Remember you need to be logged in to see these attachments.

And unlike detection limits which are in elemental wt.%, the analytical sensitivity maps are in relative percent error (1 sigma) units.
john

[Probeman]

I'll try and find a better example because it's a little hard to see, but here's a different kind of difference between raw data and quant x-ray maps, than what we saw in Anette's oxygen x-maps above where the matrix correction dominates. In these maps, the map on the left are the on-peak intensities for oxygen in a Fe-Ni-Cr alloy. On the right is the wt. % quant map of oxygen.

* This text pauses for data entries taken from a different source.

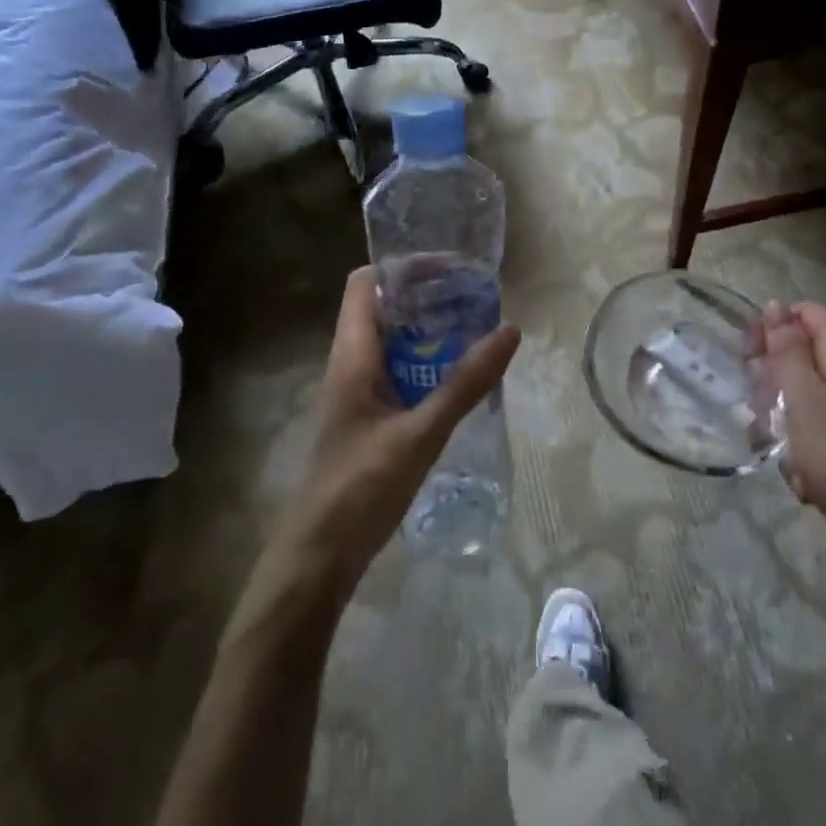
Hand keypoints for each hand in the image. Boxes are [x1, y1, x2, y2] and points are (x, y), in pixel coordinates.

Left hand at [268, 267, 520, 601]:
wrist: (317, 558)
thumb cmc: (360, 488)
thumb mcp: (420, 434)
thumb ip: (464, 384)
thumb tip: (509, 330)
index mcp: (352, 354)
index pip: (365, 282)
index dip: (404, 266)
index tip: (451, 269)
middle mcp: (350, 362)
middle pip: (383, 306)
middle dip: (427, 296)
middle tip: (474, 297)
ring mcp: (357, 390)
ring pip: (392, 340)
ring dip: (428, 330)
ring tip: (475, 329)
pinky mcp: (367, 416)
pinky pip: (397, 371)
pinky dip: (426, 362)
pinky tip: (458, 378)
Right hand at [750, 302, 825, 547]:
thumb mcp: (805, 398)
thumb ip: (787, 350)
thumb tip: (774, 306)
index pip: (808, 313)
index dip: (774, 324)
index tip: (748, 354)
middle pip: (805, 355)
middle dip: (773, 377)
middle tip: (755, 406)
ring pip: (806, 399)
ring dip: (783, 420)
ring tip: (774, 449)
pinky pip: (819, 437)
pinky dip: (804, 453)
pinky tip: (802, 481)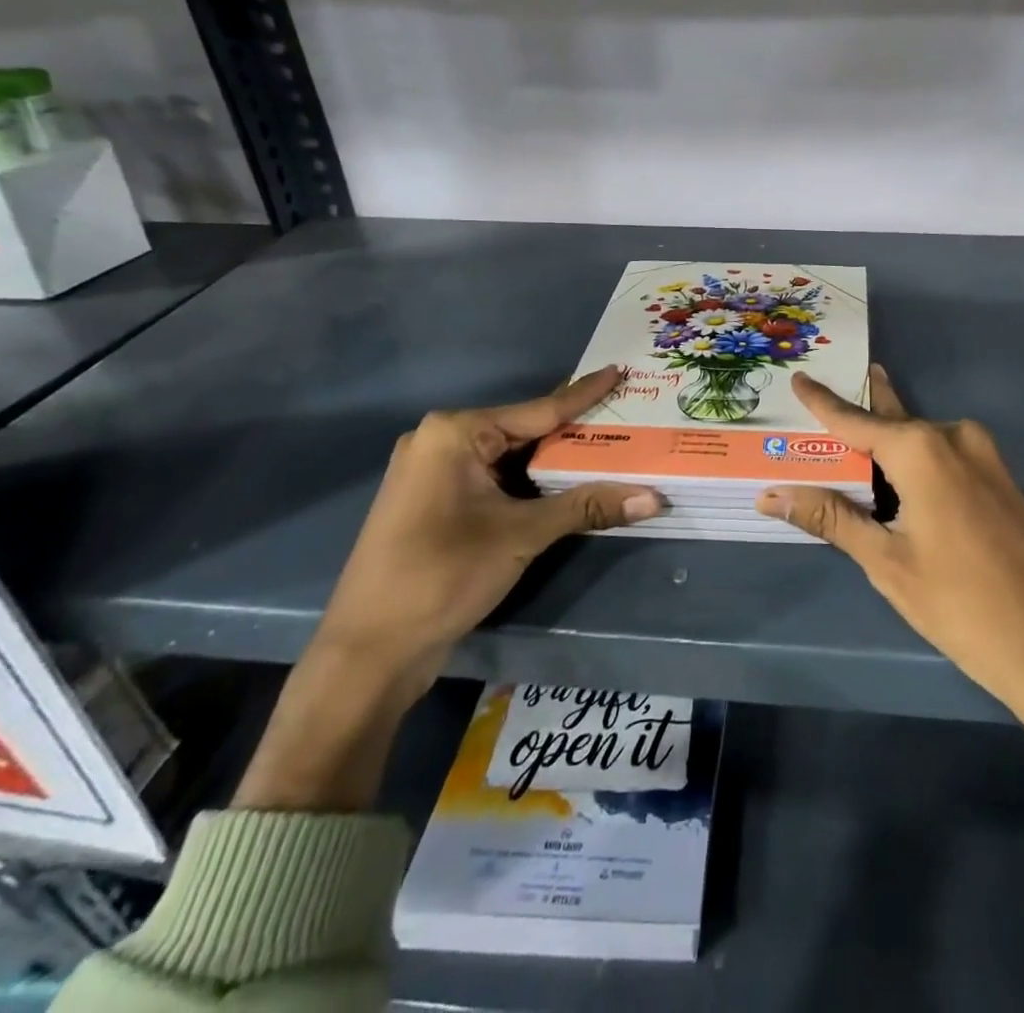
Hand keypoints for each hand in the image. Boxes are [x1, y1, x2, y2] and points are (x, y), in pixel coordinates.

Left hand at [236, 367, 661, 812]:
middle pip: (525, 432)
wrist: (369, 652)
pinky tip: (567, 485)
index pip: (538, 409)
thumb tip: (654, 499)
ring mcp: (435, 474)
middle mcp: (441, 442)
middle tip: (625, 419)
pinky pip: (495, 480)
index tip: (619, 371)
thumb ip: (587, 507)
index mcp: (455, 433)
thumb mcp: (521, 535)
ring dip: (555, 462)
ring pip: (511, 459)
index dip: (584, 394)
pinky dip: (531, 483)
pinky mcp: (436, 504)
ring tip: (609, 450)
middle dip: (574, 433)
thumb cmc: (442, 575)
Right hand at [758, 366, 1023, 881]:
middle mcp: (954, 438)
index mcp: (921, 449)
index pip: (855, 420)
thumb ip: (831, 518)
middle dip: (859, 412)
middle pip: (892, 421)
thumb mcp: (886, 562)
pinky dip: (916, 462)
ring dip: (887, 443)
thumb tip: (773, 494)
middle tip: (824, 396)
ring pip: (921, 440)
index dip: (823, 401)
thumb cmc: (960, 604)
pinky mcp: (1003, 480)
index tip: (800, 377)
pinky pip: (947, 457)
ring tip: (851, 445)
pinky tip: (898, 480)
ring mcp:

The interesting thing is that the two major phases that show higher trace oxygen are exactly opposite in the raw vs. quant x-ray maps. The reason being that traces are more accurately interpreted once a proper background correction has been applied.



Can everyone see the opposite trends in the two phases?  Does anyone have a better example?

[Probeman]

With regard to detection limits, here's a slightly better example from the Mo in pyrite/chalcopyrite interference x-ray maps I showed earlier this summer:

http://probesoftware.com/smf/index.php?topic=708.msg4367#msg4367

But this time we are looking at the Zn Ka signal. On the left you see the raw Zn Ka map, and on the right the quantified x-ray map (background, matrix, etc corrected):



In the raw intensity map on the left one might think there were two different concentrations of Zn in the pyrite vs. the chalcopyrite, So is this difference due to an interference on Zn Ka?  No. In fact the levels in the quantified map are about the same after the map is corrected for background.